Keyan G Tomaselli is Senior Professor, School of Literary Studies, Media and
Creative Arts at the University of Natal at Durban. He is author of Where
Global Contradictions are Sharpest: Research Stories from the Kalahari
(Rozenberg, 2005), Writing in the San/d (Altamira, forthcoming), and
Appropriating Images:  The Semiotics of Visual Representation (Intervention,
1999).  This presentation is based on his 12 year Kalahari San field
research project, "The Semotics of the Encounter", in which he and his
students are researching issues of participatory methodology, development
communication, cultural tourism, representation and community-Lodge
partnerships.  Tomaselli is editor of Critical Arts:  a Journal of
South-North Cultural and Media Studies.  His other books include
Encountering Modernity:  20th Century South African Cinema (Rozenbeg, 2006)
and he was series editer of Critical Studies in African Media and Culture
(International Academic Publishers). He is a Fellow of the University of
KwaZulu-Natal and also of the International Communicological Institute.

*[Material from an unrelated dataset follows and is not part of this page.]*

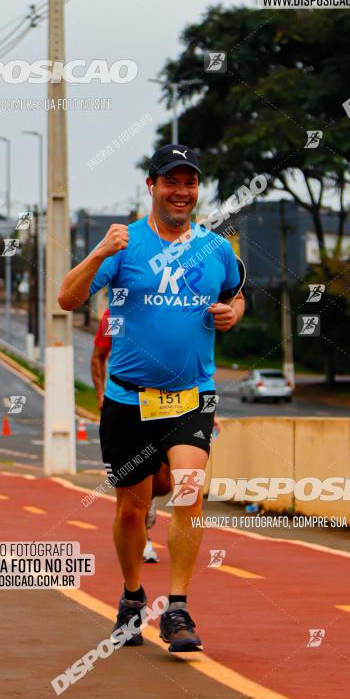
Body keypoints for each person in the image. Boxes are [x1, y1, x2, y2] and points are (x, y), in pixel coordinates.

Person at [58, 144, 244, 653]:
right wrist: (98, 252)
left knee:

Tomaselli is in Australia at the invitation of the Film and History
Conference where he is delivering a keynote address entitled, "Indigenous
Film Making:  From Amateur Adventurism to Advocacy - John Marshall".
Tomaselli has consulted for a variety of state bodies:  he was media expert
on the Minister of Health Advisory Committee on HIV/AIDS, and drew up a
national media and education campaign applied in the late 1990s;  he
co-wrote the Film White Paper, and is a founder member of the KwaZulu-Natal
Film Commission.  He has consulted for UNESCO, UNDP, the Durban Metro, the
National Research Foundation and the Human Sciences Research Council.